• _EXTRAIT FOURNI_
..............................

Cour d’appel de Paris, 11 avril 2025, RG n° 20/04685
Cour d’appel de Paris, 11 avril 2025, RG n° 20/04685

Type de juridiction : Cour d’appel

Juridiction : Cour d’appel de Paris

Thématique : Allocation de logement : évaluation des ressources et régularité des décisions.

Résumé

La caisse d’allocations familiales (CAF) a notifié à une bénéficiaire qu’elle n’avait plus droit à des prestations mensuelles en raison d’une modification de ses ressources, à compter du 1er janvier 2016. En réponse, la bénéficiaire a saisi la commission de recours amiable pour contester cette décision. La CAF a ensuite mis fin au versement du revenu de solidarité active (RSA) et a refusé l’allocation logement, ce qui a conduit la bénéficiaire à contester ces décisions à plusieurs reprises.

Après un recalcul de ses droits, la CAF a initialement informé la bénéficiaire qu’elle devait percevoir une somme pour le mois de février 2016, avant de demander le remboursement d’un montant indûment perçu. La commission de recours amiable a rejeté son recours, considérant que ses ressources dépassaient le plafond d’attribution. La bénéficiaire a alors saisi le tribunal des affaires de sécurité sociale, qui s’est déclaré incompétent, renvoyant l’affaire à la juridiction administrative.

Le tribunal administratif a statué sur le RSA, mais a saisi le tribunal des conflits concernant l’allocation logement. Ce dernier a désigné la juridiction judiciaire pour statuer sur ce litige. La bénéficiaire a alors saisi le tribunal de grande instance, qui a déclaré son action recevable mais mal fondée, la déboutant de sa demande d’allocation logement et lui imposant de rembourser une somme à la CAF.

En appel, la bénéficiaire a demandé la confirmation de la recevabilité de son action, l’infirmation du jugement sur le fond, et la reconnaissance de ses droits à l’allocation logement. La CAF a soutenu que l’appel était sans objet, ayant déjà régularisé la situation. La cour a confirmé la recevabilité de l’appel, a infirmé le jugement sur certains points, et a reconnu que la bénéficiaire avait droit à l’allocation logement à partir du 1er janvier 2016, tout en déboutant ses demandes de dommages-intérêts et d’annulation de la décision de la commission de recours amiable.

RÉPUBLIQUE FRANÇAISE

AU NOM DU PEUPLE FRANÇAIS

COUR D’APPEL DE PARIS

Pôle 6 – Chambre 13

ARRÊT DU 11 Avril 2025

(n° , 8 pages)

Numéro d’inscription au répertoire général : S N° RG 20/04685 – N° Portalis 35L7-V-B7E-CCD2S

Décision déférée à la Cour : jugement rendu le 15 Juin 2020 par le Tribunal de Grande Instance de BOBIGNY RG n° 19/02961

APPELANTE

Madame [D] [P]

[Adresse 1] [Localité 4]

non comparante, non représentée, ayant pour conseil Me Myram ABDALLAH, avocat au barreau de Seine Saint Denis .(bénéficie d’une aide juridictionnelle Totale numéro 2020/026232 du 01/10/2020 accordée par le bureau d’aide juridictionnelle de PARIS)

..............................

• _MATÉRIAUX FOURNIS_
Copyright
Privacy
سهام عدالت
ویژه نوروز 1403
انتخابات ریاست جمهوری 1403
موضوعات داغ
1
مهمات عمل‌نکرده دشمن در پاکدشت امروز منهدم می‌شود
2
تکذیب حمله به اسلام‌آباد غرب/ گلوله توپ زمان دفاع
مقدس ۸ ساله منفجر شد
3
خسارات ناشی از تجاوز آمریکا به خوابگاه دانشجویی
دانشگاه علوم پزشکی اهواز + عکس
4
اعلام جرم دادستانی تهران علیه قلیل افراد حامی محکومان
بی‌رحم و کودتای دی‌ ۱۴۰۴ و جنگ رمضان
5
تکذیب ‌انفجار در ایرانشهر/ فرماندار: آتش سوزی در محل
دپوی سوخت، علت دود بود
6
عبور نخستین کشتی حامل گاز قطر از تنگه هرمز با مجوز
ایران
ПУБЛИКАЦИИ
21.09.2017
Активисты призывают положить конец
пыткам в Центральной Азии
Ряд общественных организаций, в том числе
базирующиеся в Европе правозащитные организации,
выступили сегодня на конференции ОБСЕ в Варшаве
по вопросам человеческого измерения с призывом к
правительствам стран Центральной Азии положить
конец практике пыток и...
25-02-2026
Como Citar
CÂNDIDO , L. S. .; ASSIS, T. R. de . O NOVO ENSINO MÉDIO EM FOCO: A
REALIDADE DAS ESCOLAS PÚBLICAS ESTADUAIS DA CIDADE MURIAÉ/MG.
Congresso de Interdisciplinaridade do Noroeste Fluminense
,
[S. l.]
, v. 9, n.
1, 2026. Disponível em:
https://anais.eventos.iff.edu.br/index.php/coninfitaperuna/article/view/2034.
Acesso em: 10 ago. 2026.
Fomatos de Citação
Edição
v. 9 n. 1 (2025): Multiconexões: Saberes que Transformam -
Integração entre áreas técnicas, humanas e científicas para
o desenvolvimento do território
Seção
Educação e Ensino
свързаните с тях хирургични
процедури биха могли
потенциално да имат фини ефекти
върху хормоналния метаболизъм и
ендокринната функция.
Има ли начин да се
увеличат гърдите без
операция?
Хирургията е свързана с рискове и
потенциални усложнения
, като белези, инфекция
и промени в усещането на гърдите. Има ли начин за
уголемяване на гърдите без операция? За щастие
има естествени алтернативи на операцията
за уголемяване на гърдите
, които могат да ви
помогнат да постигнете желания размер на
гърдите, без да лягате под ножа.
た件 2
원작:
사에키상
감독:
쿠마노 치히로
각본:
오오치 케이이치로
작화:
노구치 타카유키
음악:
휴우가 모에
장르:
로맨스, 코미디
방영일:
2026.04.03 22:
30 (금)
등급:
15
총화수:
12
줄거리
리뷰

..............................

• _À FAIRE_
Extrayez de l’arrêt de la cour d’appel le passage allant de « Après un recalcul » à « la juridiction administrative. », sans rien y changer. Les enregistrements n’ont aucun rôle à jouer dans cet exercice.

• _RÉPONSE_
Après un recalcul de ses droits, la CAF a initialement informé la bénéficiaire qu’elle devait percevoir une somme pour le mois de février 2016, avant de demander le remboursement d’un montant indûment perçu. La commission de recours amiable a rejeté son recours, considérant que ses ressources dépassaient le plafond d’attribution. La bénéficiaire a alors saisi le tribunal des affaires de sécurité sociale, qui s’est déclaré incompétent, renvoyant l’affaire à la juridiction administrative.